> _THE PROBLEM_
Give only the number of lines in the following entries where "seaward" appears.

Page images and extracted text:
|---|
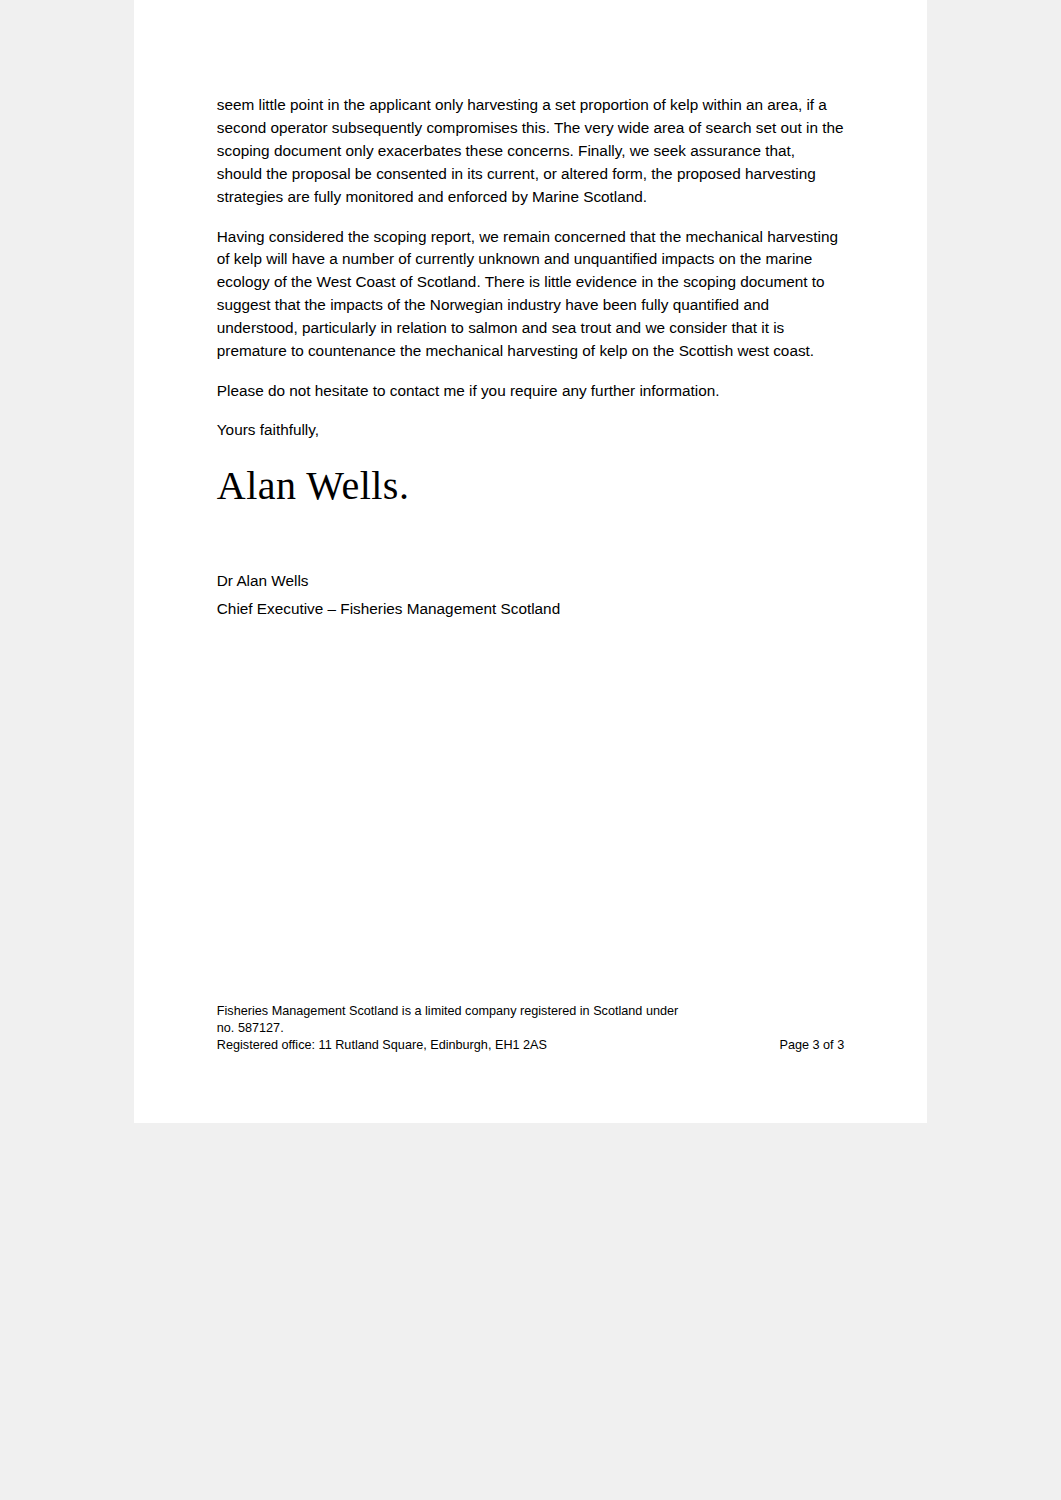seem little point in the applicant only harvesting a set proportion of kelp within an area, if a second operator subsequently compromises this. The very wide area of search set out in the scoping document only exacerbates these concerns. Finally, we seek assurance that, should the proposal be consented in its current, or altered form, the proposed harvesting strategies are fully monitored and enforced by Marine Scotland.
Having considered the scoping report, we remain concerned that the mechanical harvesting of kelp will have a number of currently unknown and unquantified impacts on the marine ecology of the West Coast of Scotland. There is little evidence in the scoping document to suggest that the impacts of the Norwegian industry have been fully quantified and understood, particularly in relation to salmon and sea trout and we consider that it is premature to countenance the mechanical harvesting of kelp on the Scottish west coast.
Please do not hesitate to contact me if you require any further information.
Yours faithfully,
Alan Wells.
Dr Alan Wells
Chief Executive – Fisheries Management Scotland
Fisheries Management Scotland is a limited company registered in Scotland under no. 587127.
Registered office: 11 Rutland Square, Edinburgh, EH1 2AS
Page 3 of 3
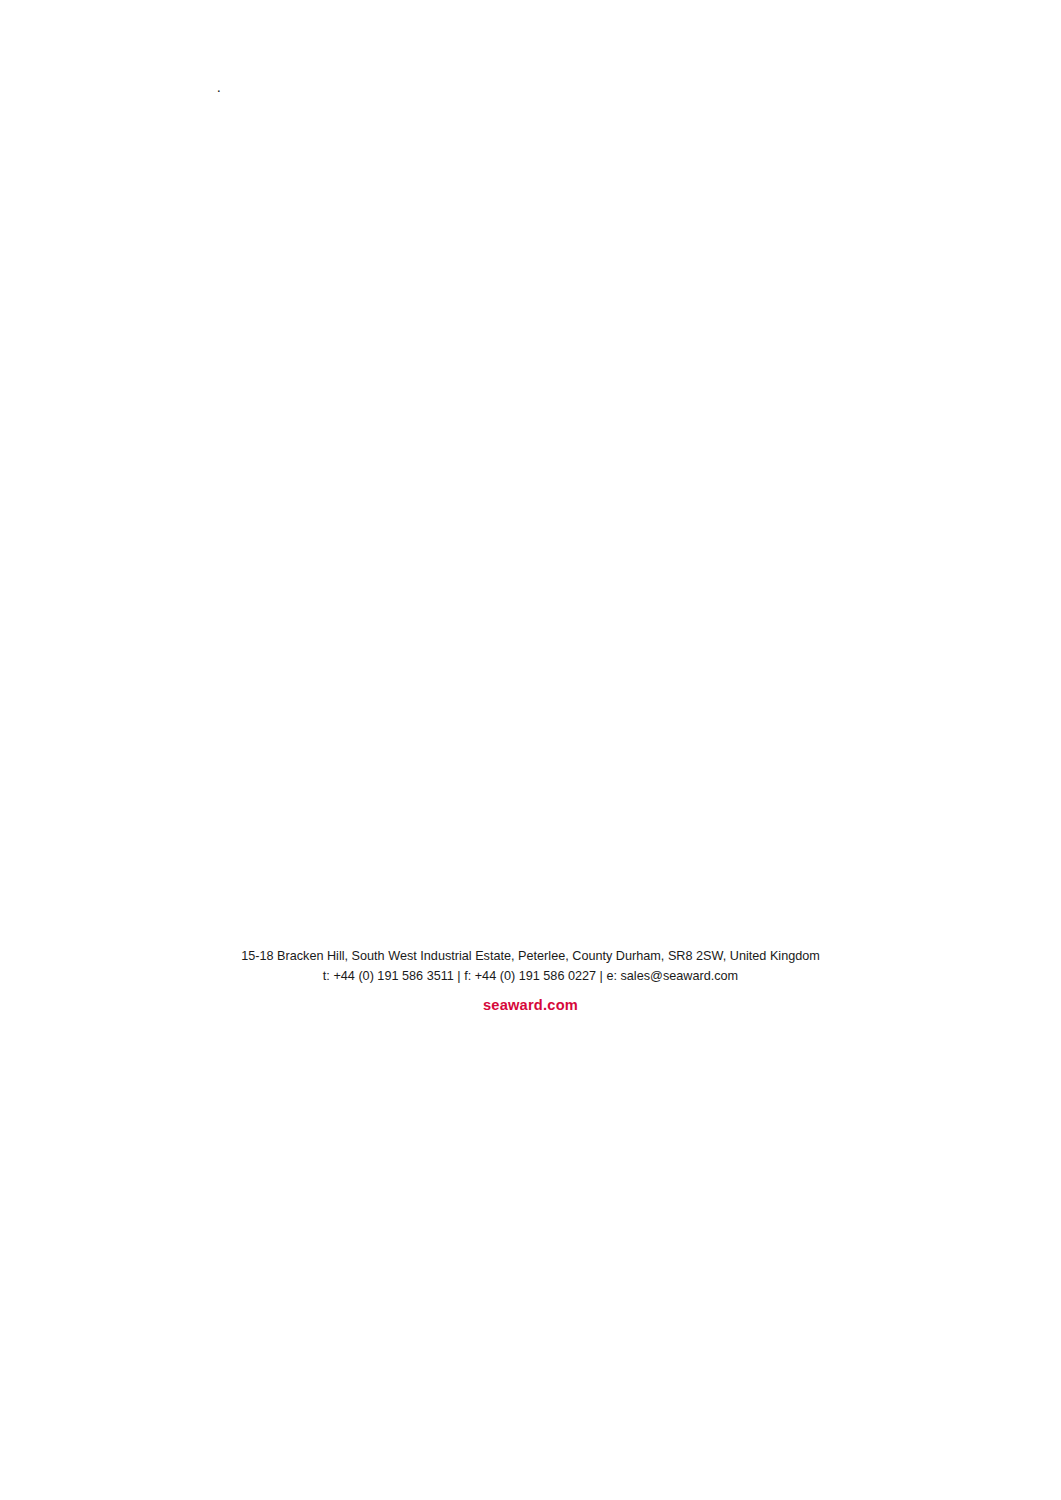.
15-18 Bracken Hill, South West Industrial Estate, Peterlee, County Durham, SR8 2SW, United Kingdom
t: +44 (0) 191 586 3511 | f: +44 (0) 191 586 0227 | e: sales@seaward.com
seaward.com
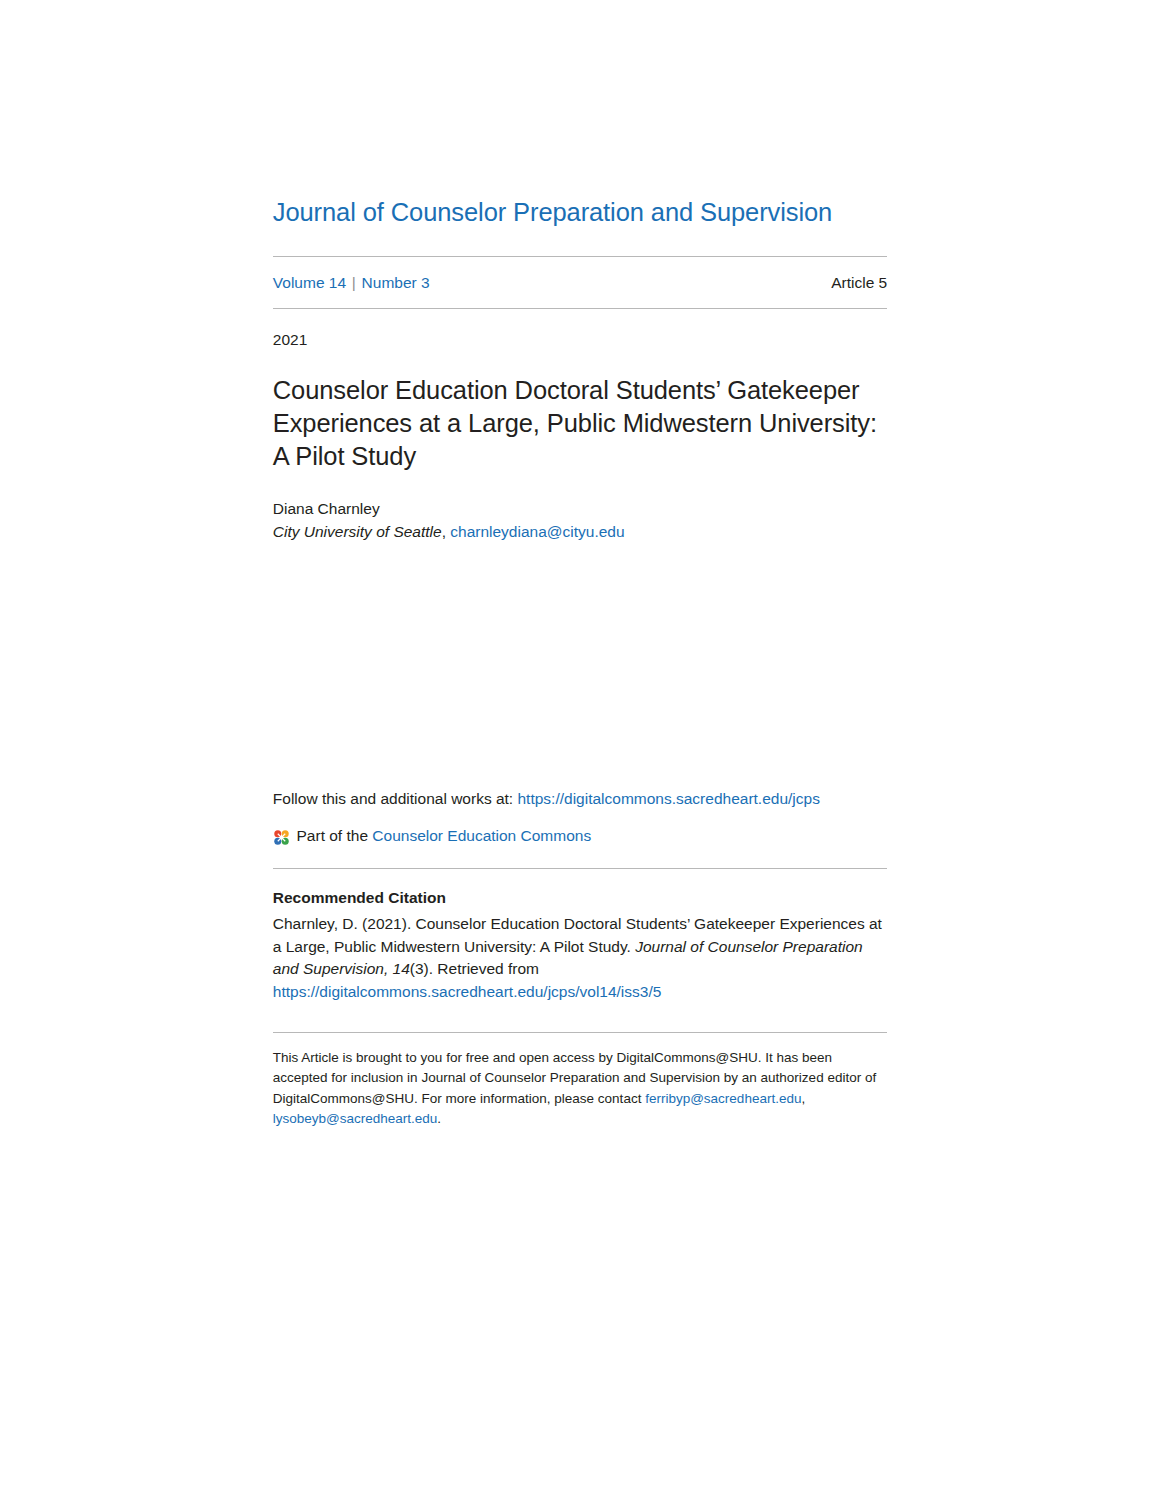Journal of Counselor Preparation and Supervision
Volume 14|Number 3
Article 5
2021
Counselor Education Doctoral Students’ Gatekeeper Experiences at a Large, Public Midwestern University: A Pilot Study
Diana Charnley
City University of Seattle, charnleydiana@cityu.edu
Follow this and additional works at: https://digitalcommons.sacredheart.edu/jcps
Part of the Counselor Education Commons
Recommended Citation
Charnley, D. (2021). Counselor Education Doctoral Students’ Gatekeeper Experiences at a Large, Public Midwestern University: A Pilot Study. Journal of Counselor Preparation and Supervision, 14(3). Retrieved from https://digitalcommons.sacredheart.edu/jcps/vol14/iss3/5
This Article is brought to you for free and open access by DigitalCommons@SHU. It has been accepted for inclusion in Journal of Counselor Preparation and Supervision by an authorized editor of DigitalCommons@SHU. For more information, please contact ferribyp@sacredheart.edu, lysobeyb@sacredheart.edu.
|---|
> _RESULT_
2